FOR a certain subset of Internet users, “Sudo make me a sandwich” may as well be “Take my wife ... please.”
Perhaps some explanation is in order. Before giving up the goods, however, we should heed the warning of Randall Munroe, the 23-year-old creator of xkcd, a hugely popular online comic strip (at least among computer programmers) where the sandwich line appeared. Mr. Munroe believes that analyzing a joke is like dissecting a frog — it can be done, but the frog dies.
Still, he plays along, explaining that “sudo” is a command in the Unix operating system that temporarily grants godlike powers: “The humor comes from people who have encountered typing a command and having the computer say ‘No,’ and they say, ‘Oh, yeah, sudo says,’ and the computer does it. Kind of like ‘Simon says.’ ”
Hence the set-up: one stick figure says to another, “Make me a sandwich,” only to be told, “No.” Thinking quickly, stick figure No. 1 says, “Sudo make me a sandwich,” and the once-recalcitrant stick figure No. 2 must comply.
Mr. Munroe, a physics major and a programmer by trade, is good for jokes like this three times a week, informed by computing and the Internet. By speaking the language of geeks — many a strip hinges on crucial differences between the C and Python programming languages — while dealing with relationships and the meaning of a computer-centric life, xkcd has become required reading for techies across the world.

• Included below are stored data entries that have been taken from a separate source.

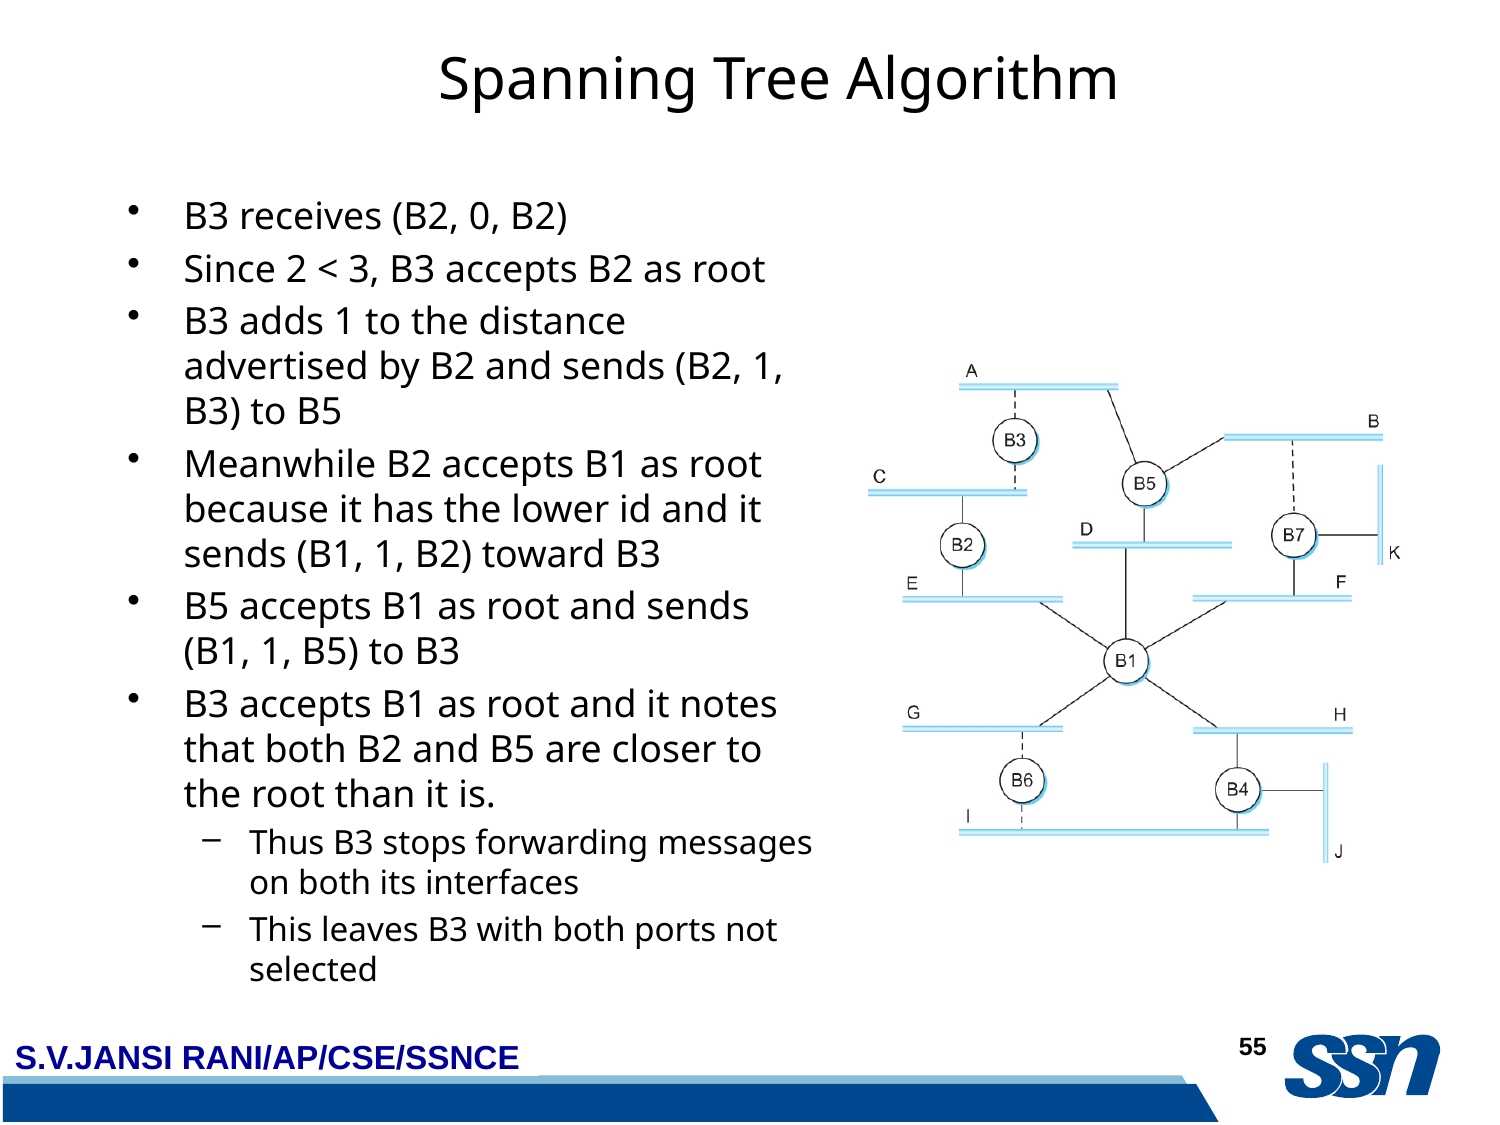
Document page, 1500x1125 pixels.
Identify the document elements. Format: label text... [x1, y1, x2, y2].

title Spanning Tree Algorithm [100, 17, 1460, 135]
list B3 receives (B2, 0, B2) Since 2 < 3, B3 accepts B2 as root B3 adds 1 to the distance advertised by B2 and sends (B2, 1, B3) to B5 Meanwhile B2 accepts B1 as root because it has the lower id and it sends (B1, 1, B2) toward B3 B5 accepts B1 as root and sends (B1, 1, B5) to B3 B3 accepts B1 as root and it notes that both B2 and B5 are closer to the root than it is. Thus B3 stops forwarding messages on both its interfaces This leaves B3 with both ports not selected [111, 184, 834, 1024]
picture [867, 361, 1400, 863]
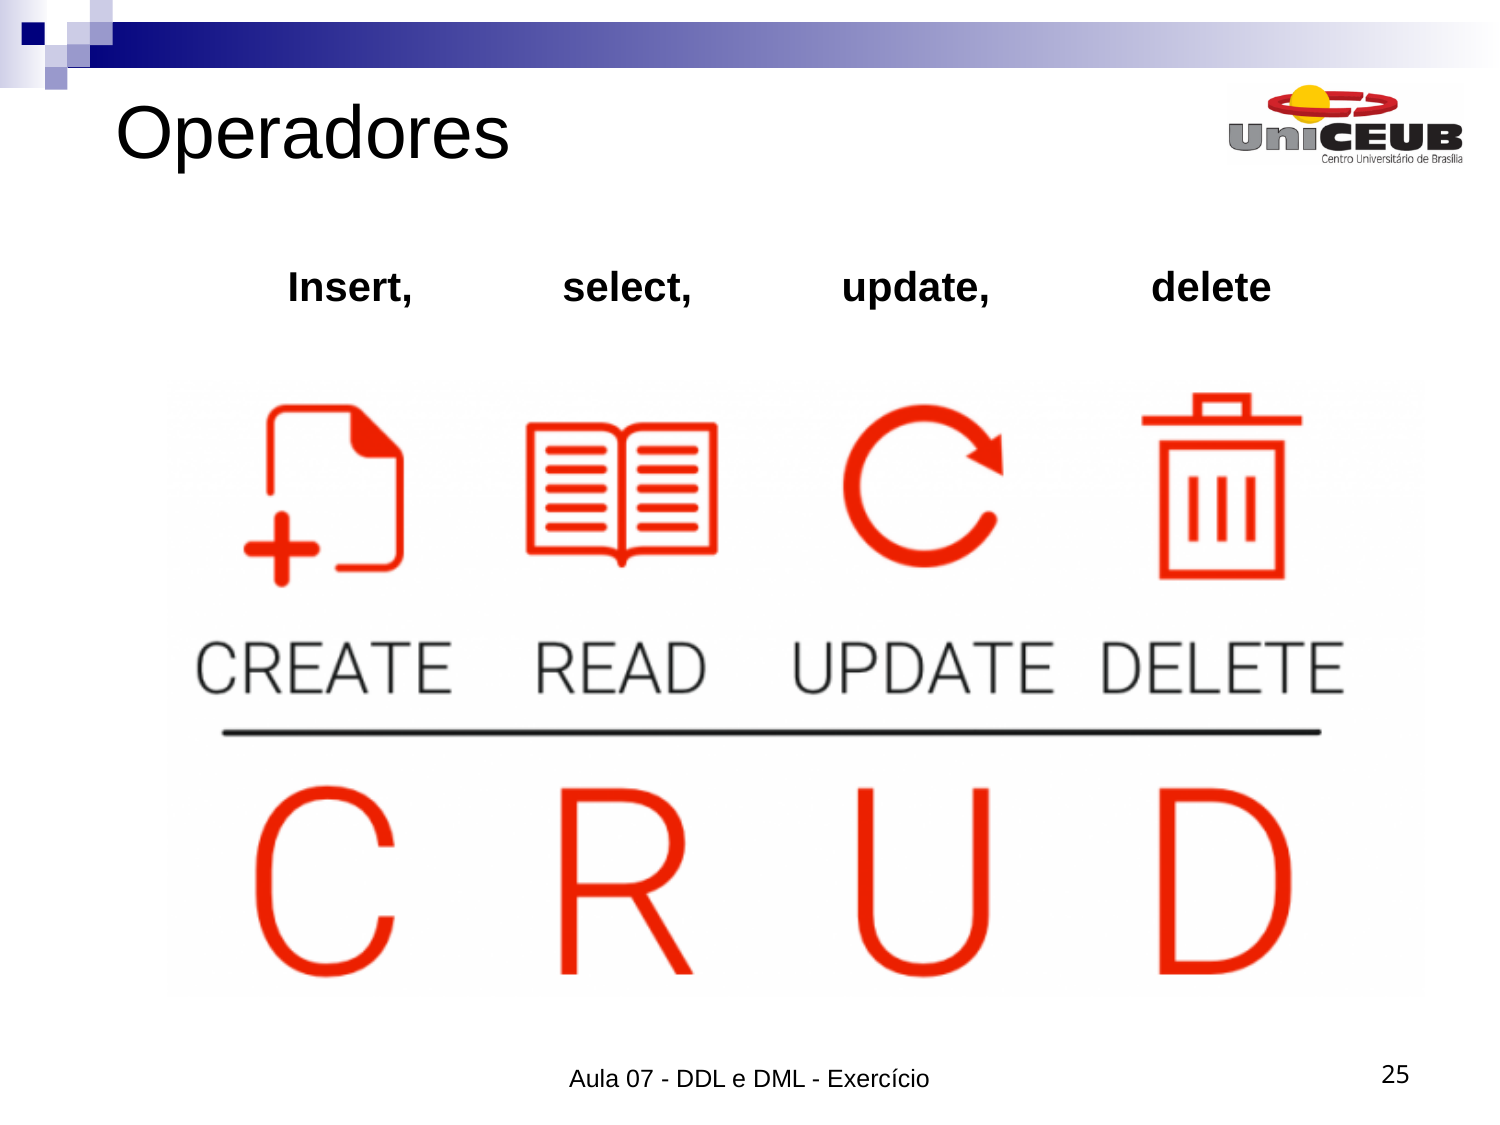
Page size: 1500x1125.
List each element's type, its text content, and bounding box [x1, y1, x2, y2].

picture [167, 380, 1426, 997]
title Operadores [100, 15, 646, 241]
text_box Insert, select, update, delete e select [100, 101, 1358, 271]
footer Aula 07 - DDL e DML - Exercício [512, 1025, 988, 1100]
picture [1227, 83, 1464, 165]
text_box ‹#› [1074, 1024, 1425, 1100]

The site, which began publishing regularly in January 2006, has 500,000 unique visitors a day, he said, and 80 million page views a month. (Why “xkcd”? “It’s just a word with no phonetic pronunciation,” his Web site, xkcd.com, answers.)
Mr. Munroe has become something of a cult hero. He counts himself as among the fewer than two dozen creators of comic strips on the Web who make a living at it.
At Google headquarters, a required stop on the geek-cult-hero speaking tour, he recently addressed hundreds of engineers, some of whom dutifully waited for him to sign their laptops. He said he had only wanted a tour of the place but had instead been invited to speak. The real thrill, he said, was that a hero of his, Donald Knuth, a professor emeritus of computer science at Stanford and a programming pioneer, was in the front row.
“It’s comparable to Bill Gates’s being in the front row,” he said. “I got to have lunch with him. He’s in his 70s, but people he is in touch with must have told him about it.”
While the comics play on the peculiarities of code, they are as much about escaping the clear, orderly world of commands to engage a chaotic sphere known as real life, or perhaps merely adulthood.
So one comic has a graph showing “my overall health” entering a steep decline “the day I realized I could cook bacon whenever I wanted.” Or, in one of Mr. Munroe’s favorites, a stick-figure couple revel in an apartment filled to the brim with playpen balls, “because we are grownups now, and it’s our turn to decide what that means.”
And, in a rare lapse from his plain-and-simple drawing style, a pair of stick figures walk in an increasingly beautiful landscape after first declaring: “I feel like I’m wasting my life on the Internet. Let’s walk around the world.” At the foot of a gorgeous mountain, however, one turns to the other and says, “And yet, all I can think is that this will make for a great LiveJournal entry.”
Mr. Munroe is clearly still getting used to his celebrity and to running a business. He and his roommate, Derek Radtke, work on the Web site out of their Somerville, Mass., apartment, and they recently hired an employee to handle e-mail.
“People are generally surprised that we make a living from it,” Mr. Munroe said. Without being specific, he said that the sales of xkcd merchandise support the two of them “reasonably well.” He said they sell thousands of T-shirts a month, either of panels from his strip or in their style, as well as posters.
“We’ve been getting a lot more efficient,” he said. “We were losing money on every T-shirt sold overseas for a while.” (But you can make it up in volume, I helpfully suggested. He moved on.)
A fan of newspaper comic strips since childhood, Mr. Munroe can simultaneously call himself an heir to “Peanuts” while recognizing that his quirky and technical humor would never have made it in newspapers.
On the Internet, he said, “You can draw something that appeals to 1 percent of the audience — 1 percent of United States, that is three million people, that is more readers than small cartoons can have.”
In that way, and many others, the Web has been a salvation. “People doing comics on the Internet are free of all the baggage that goes with being with a syndicate,” he said, “the editorial control, the space limits, the no control over what can be done with your cartoon.”
The Internet has also created a bond between Mr. Munroe and his readers that is exceptional. They re-enact in real life the odd ideas he puts forward in his strip. A case in point was the strip called “Dream Girl.” It recounted a dream in which a girl (stick figure with flowing hair) recites a bunch of numbers into the narrator’s ear.
“The xkcd person is the kind of person who would take that and run with it,” he said. The numbers were coordinates and a date months in the future.
The strip’s narrator says he went there and no one came. “It turns out that wanting something doesn’t make it real,” the strip concludes.
But on that day in real life, hundreds of fans met in a park in Cambridge.
And then they all ordered sandwiches.